Joey: "If we're gonna wear this gear onstage the least we can do is make the effort to look good in it!"
Eric, in fact, is one of those great outdoors chaps who kills his own meat with bow and arrow. Roll over Ted Nugent and tell the RSPCA the news!
"I used to be a meat cutter, y'know. There's nothing wrong with hunting to get a wall-hanger either, but when those big brown eyes look up at me all I sea is a candlestick, a plate and a bottle of wine!"
With this hairy stance in mind, the band have been taking riding lessons with a future video in view to outwit what Ross calls the "Nazi mind control of MTV"..Oh, the ruffians! They're being trained by a polo champ! Rock is hard graft these days.
"These horses will play games if you're not an expert rider. You have to give 'em a good boot...," says Joey good-naturedly.

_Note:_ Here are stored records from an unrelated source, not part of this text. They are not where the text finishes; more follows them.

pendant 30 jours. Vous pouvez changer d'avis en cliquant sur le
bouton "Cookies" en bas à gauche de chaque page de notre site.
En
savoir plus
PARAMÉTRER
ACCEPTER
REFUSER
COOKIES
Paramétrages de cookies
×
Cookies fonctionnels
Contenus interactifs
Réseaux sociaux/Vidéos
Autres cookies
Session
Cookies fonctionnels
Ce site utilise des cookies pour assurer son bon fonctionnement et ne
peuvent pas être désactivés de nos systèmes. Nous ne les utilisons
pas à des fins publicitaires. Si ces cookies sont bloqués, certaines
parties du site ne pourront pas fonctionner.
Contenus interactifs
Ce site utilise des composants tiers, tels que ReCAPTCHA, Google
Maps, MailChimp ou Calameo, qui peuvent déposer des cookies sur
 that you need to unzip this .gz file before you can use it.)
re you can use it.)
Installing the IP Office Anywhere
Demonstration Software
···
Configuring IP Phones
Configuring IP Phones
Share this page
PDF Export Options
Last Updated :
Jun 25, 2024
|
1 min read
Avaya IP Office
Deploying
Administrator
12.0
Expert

It is the day of my flight home. Walking along in the depths of Manhattan, Joey DeMaio bemoans the fact that he has little time to read and relax. For the time being these rocky rollers, these renaissance men of HM, must devote themselves to the task at hand. As if to emphasise that point, a crazed kid runs up waving a new import copy of the Manowar 12" single. He cannot believe his luck. Joey and Eric chat and sign the record. And you thought there were no Manowar fans in America, huh? Did 1 mention dues? I flash back to the previous night's late-late drink session. Joey was remembering the days of his youth, when he had to back Dion's legendary Belmont's at some scuzzy club.

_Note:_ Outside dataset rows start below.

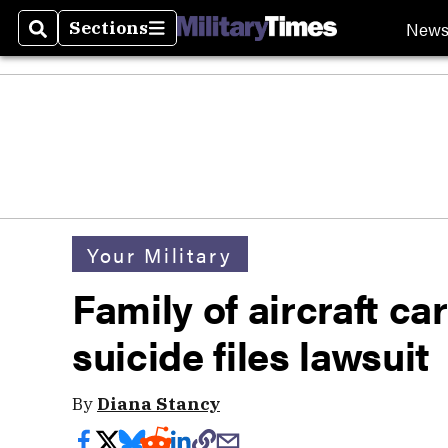
New
Sections
Search
Sections
Your Military
Family of aircraft ca
suicide files lawsuit
By
Diana Stancy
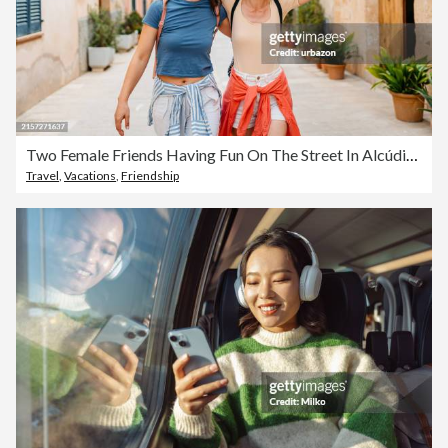
Two Female Friends Having Fun On The Street In Alcúdia In Mallorca In Spain
Travel
,
Vacations
,
Friendship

I couldn't believe it! They expected us to play our own set and then to back them! They turned up a few minutes before they were due onstage, in a beat up Cadillac with no springs, these old guys.
They said, 'You know 'In The Still Of The Nigh?' I was just a kid, I said 'Whaaat?'... So there they are doing these little set dance steps and I just went mad on the bass! After a moment of amazement they went, 'Hey, let's hear it for, er, what's yer name? ... He plays bass like it was a guitar! I just shook my head and walked off. . . "
Anyone who did that and locked Chubby Checker out of a club in retaliation for grabbing the dressing room has got to have class, too true!  
Anyway, he tried to pull the girl I was with ...Let us end as we began, with a movie. If any further proof were needed that Manowar have a certain pizzazz, surely the fact that Joey DeMaio is a selective  movie buff should suffice? All men sit in row ten, eh? Hating Ghostbusters, the abysmal jungle flick Sheena and the new Eastwood, Joey is describing the segment of censored chainsaw murder from Al Pacino's hit Scarface ...  
"The guy holds up the chainsaw and says, 'First, we start with the head', and the blood goes pssshhhtttt'!"